Es ist noch immer so, dass ein größerer Anteil der Urlauber in Deutschland bleibt. Das Bedürfnis, andere Länder zu erkunden, ist aber nach wie vor vorhanden und wird auch ausgelebt. Aus Befragungen wissen wir aber, dass die Wertschätzung für Urlaub deutlich steigt. Die Reisenden sind für eine höhere Qualität mittlerweile auch bereit, einen angemessenen Preis zu zahlen. Das ist zum Beispiel bei Pauschalreisen auch notwendig. Die werden in Zukunft wahrscheinlich teurer, weil sowohl die Flugpreise als auch die Lebenshaltungskosten in vielen Ländern der Welt steigen.

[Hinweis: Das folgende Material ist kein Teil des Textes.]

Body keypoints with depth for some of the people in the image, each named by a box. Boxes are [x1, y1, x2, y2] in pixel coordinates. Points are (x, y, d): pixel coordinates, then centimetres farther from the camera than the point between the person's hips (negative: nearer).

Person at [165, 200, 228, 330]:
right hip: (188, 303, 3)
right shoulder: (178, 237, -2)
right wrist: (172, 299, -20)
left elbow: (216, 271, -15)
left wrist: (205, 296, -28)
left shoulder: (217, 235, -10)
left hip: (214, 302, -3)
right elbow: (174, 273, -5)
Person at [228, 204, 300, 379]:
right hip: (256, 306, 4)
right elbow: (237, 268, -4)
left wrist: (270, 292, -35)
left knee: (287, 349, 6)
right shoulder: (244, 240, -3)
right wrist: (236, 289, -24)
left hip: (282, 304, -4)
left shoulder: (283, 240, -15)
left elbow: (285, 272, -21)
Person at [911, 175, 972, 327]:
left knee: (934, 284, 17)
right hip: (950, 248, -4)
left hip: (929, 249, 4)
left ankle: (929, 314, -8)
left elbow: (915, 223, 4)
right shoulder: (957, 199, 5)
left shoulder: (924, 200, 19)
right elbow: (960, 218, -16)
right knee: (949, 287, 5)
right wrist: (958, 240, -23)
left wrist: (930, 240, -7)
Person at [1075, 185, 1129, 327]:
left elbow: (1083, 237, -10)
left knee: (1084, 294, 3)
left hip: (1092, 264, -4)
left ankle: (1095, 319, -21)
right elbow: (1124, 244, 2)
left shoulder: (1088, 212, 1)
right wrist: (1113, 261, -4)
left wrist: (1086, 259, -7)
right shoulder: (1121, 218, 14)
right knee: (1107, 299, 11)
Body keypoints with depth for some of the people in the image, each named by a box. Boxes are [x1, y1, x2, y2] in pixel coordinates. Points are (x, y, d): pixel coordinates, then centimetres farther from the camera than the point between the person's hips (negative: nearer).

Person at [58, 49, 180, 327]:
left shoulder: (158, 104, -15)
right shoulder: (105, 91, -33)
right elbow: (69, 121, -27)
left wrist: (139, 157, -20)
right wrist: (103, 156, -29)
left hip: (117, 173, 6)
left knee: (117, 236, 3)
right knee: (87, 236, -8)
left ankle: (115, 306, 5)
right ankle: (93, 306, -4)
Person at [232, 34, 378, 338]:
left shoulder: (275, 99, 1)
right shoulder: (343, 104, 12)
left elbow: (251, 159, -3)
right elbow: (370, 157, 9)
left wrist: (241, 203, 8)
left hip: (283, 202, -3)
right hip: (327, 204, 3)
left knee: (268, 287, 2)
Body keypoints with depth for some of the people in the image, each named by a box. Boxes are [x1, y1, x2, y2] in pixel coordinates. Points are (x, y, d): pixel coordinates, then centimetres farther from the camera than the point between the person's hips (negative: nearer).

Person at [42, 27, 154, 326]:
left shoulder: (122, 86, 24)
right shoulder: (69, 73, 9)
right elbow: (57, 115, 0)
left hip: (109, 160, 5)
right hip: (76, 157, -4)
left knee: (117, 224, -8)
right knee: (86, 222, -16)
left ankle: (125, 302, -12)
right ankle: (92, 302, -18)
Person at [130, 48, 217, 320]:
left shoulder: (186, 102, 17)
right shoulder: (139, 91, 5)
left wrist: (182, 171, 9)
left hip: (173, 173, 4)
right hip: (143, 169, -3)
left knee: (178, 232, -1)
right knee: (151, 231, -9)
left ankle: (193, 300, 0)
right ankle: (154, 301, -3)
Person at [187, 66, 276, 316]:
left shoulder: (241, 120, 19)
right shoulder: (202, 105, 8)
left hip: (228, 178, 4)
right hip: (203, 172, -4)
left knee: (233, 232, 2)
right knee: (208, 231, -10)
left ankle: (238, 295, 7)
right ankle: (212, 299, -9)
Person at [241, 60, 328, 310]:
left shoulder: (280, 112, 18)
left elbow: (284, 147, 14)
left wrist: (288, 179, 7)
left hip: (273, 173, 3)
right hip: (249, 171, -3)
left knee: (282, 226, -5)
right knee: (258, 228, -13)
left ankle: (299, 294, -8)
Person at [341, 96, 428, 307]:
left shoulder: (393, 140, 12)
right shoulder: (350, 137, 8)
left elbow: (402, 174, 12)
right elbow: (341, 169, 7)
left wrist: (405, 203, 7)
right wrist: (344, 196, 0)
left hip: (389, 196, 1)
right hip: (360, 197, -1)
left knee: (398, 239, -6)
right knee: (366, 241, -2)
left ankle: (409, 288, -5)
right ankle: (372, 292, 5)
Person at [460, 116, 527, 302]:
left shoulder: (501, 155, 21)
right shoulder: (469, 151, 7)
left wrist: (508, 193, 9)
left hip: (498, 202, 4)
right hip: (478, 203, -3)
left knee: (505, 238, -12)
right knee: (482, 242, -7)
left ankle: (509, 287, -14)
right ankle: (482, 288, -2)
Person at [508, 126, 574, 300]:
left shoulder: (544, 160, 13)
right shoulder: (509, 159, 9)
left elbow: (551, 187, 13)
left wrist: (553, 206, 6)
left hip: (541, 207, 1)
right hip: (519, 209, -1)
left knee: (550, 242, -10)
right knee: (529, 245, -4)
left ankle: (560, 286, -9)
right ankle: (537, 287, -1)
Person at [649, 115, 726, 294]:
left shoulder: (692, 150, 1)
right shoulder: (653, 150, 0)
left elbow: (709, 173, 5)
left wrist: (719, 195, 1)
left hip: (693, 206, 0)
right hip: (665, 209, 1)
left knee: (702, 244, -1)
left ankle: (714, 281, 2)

Aber im Gegensatz zu anderen Bereichen steigt die Konsumbereitschaft im Tourismus – die Leute konnten zwei Jahre nicht viel unternehmen und haben Geld gespart, das sie jetzt gerne fürs Reisen ausgeben.
Der Klimawandel beschäftigt uns in immer mehr Lebensbereichen und verändert auch unseren Blick auf die Welt. Gilt das auch fürs Reisen?
Ich glaube, ein Teil der Menschen wird ihr Reiseverhalten klimabedingt ändern. Insbesondere die junge Generation achtet immer mehr auf ihren ökologischen Fußabdruck. Viele junge Menschen zwischen 14 und 18 Jahren geben schon heute in Umfragen an, nach dem Schulabschluss nicht mehr nach Australien fliegen zu wollen, sondern lieber innerhalb Europas zu reisen. Das trifft natürlich nicht auf alle Jugendlichen zu, aber eben auf einen Teil der Generation.
Und was verändert sich innerhalb der Tourismusbranche in Richtung Nachhaltigkeit?
Die Branche arbeitet auf jeden Fall an nachhaltigen Lösungen. Immer mehr Reiseveranstalter haben den Klimawandel auf dem Schirm und machen transparent, welchen CO2-Ausstoß die entsprechenden Angebote hinterlassen. Dadurch wissen Reisende ganz genau, welchen ökologischen Fußabdruck sie mit ihrem Urlaub hinterlassen. Einige Fluggesellschaften bieten außerdem an, den CO2-Ausstoß zu kompensieren, indem sie Bäume pflanzen. Bisher kompensieren allerdings nur ein Prozent der Fluggäste. Das ist zwar besser als nichts, aber erst, wenn das zum Standard werden würde, hätte es einen Impact.
Tourismusforscher Jürgen Schmude: „Es herrscht eine gewisse Unsicherheit wegen der Inflation“
Während der Hochphase der Pandemie war Inlandsurlaub der Trend Nummer eins. Bleibt der bestehen, oder was wird die kommenden Reisejahre bestimmen?
Inlandsurlaub bleibt auf jeden Fall nicht auf dem Niveau wie zur Hochphase der Pandemie. Aber selbst im Jahr 2020 haben noch 52 Prozent der Reisenden ihren Urlaub im Ausland verbracht. Vor Corona waren das zwar noch 66 Prozent, aber wir sehen, dass Auslandsurlaub trotz Reisebeschränkungen durchaus ein Thema war. Was sich geändert hat: Die Reiseziele im Ausland sind näher an Deutschland, als vorher. Spanien wird aber trotzdem in diesem Jahr wohl wieder zum Spitzenreiter.
Grundsätzlich wirken sich Krisen auf das Reiseverhalten der Menschen aus. Verändert der Ukraine-Krieg auch die Art und Weise, wie wir Urlaub machen?
Der Ukraine-Krieg hat keinen großen Einfluss auf die Wahl der Reiseziele, da Osteuropa ohnehin nicht zu den beliebtesten Urlaubszielen der Deutschen gehört. Es herrscht allerdings eine gewisse Unsicherheit wegen der Inflation. Viele entscheiden sich in diesem Jahr für den günstigeren oder kürzeren Sommerurlaub, weil andere Lebensbereiche deutlich teurer geworden sind. Aber ganz auf den Urlaub verzichten wollen die meisten trotzdem nicht.
Welche Fazit ziehen Sie reisetechnisch aus den letzten zwei Jahren für die Zukunft?
Es wird auf jeden Fall nicht wieder so, wie es vor der Pandemie war. Wir werden dauerhaft ein höheres Reiseaufkommen im Inland haben, wovon Destinationen in Deutschland profitieren, während Reiseveranstalter mit Auslandsreisen im Angebot leiden werden. Und wir werden langsam aber sicher dazu übergehen, klimabewusster zu Reisen. Das wird lange dauern, weil wir mit einem anderen Reiseverhalten sozialisiert wurden und Verhaltensänderungen Zeit brauchen – aber die Veränderung wird kommen.